According to experts, when normal bricks are heated, they can off-gas a number of dangerous compounds like carbon monoxide, sulfur dioxide, and volatile organic compounds (VOCs). These toxic gases can be very hazardous if inhaled. Additionally, as the bricks deteriorate, pieces can break off and spread embers or sparks which increases the risk of fire.

It’s recommended to always use proper firebricks rated for the intended temperature in any high heat application like fireplaces, ovens, or kilns. However, if you do use normal bricks, be sure to frequently inspect them for any cracking or deterioration. Also ensure the area has proper ventilation to avoid buildup of dangerous gases. Consider using a gas detector as well. Take safety precautions like wearing a respirator and having a fire extinguisher on hand. Be prepared to replace any bricks that show signs of breakdown.

Exposing yourself or your home to the dangers of deteriorating bricks is not recommended. While normal bricks may withstand lower heats temporarily, for prolonged exposure at high temperatures, firebricks are the safest option.

Expert Recommendations

Professional masons and contractors who build fireplaces, ovens, and other high-heat structures strongly recommend using real firebrick rather than regular brick whenever possible (Source: Firebrick is engineered to withstand repeated heating and cooling cycles up to 2000°F, while regular brick starts to decompose at lower temperatures. Trying to cut costs by using regular brick in places that require firebrick often leads to cracks, crumbling, and deterioration over time.

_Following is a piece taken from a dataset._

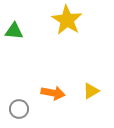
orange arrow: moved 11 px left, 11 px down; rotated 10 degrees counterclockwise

Masonry experts advise to only use firebrick for the inner lining and firebox area of high-heat structures. Regular brick may be acceptable for the outer non-heat-exposed portions, but it still carries more risk of damage than real firebrick. For optimal safety and durability, firebrick is strongly recommended wherever heat exposure will occur (Source:

In summary, masonry professionals caution against substituting regular brick for firebrick in any high-heat application. The potential cost savings often lead to much greater expenses down the road from having to repeatedly rebuild and repair damaged structures. For best results, only use firebrick in areas that will be exposed to heat, especially the firebox and chimney liner.


In summary, there are several key differences between firebrick and normal brick that make firebrick the recommended choice for high heat applications. Firebrick is designed to withstand extremely high temperatures, up to 3000°F in some cases, without cracking or breaking down. It has a much lower rate of heat transfer, meaning it insulates better and helps retain heat in furnaces and fireplaces. Normal brick simply cannot withstand the intense heat and rapid temperature changes that firebrick can.

While it may be tempting to try substituting normal brick to save money, this is not advisable in any structure meant for high temperatures. Normal brick can crack, explode, or crumble, posing serious risks to both property and safety. For optimal performance and safety, firebrick remains the standard recommendation from experts for lining furnaces, fireplaces, kilns, and other high temperature applications. If sourcing firebrick is an issue, specialists may be able to suggest alternatives that provide adequate insulation and heat resistance. But normal brick is generally not a good solution.

In summary, when high heat is involved, firebrick is specially engineered for the job. It simply outperforms normal brick in terms of insulation, durability and ability to withstand intense heat and temperature changes. For critical high temperature applications, firebrick remains the sensible choice to protect your project and promote safety.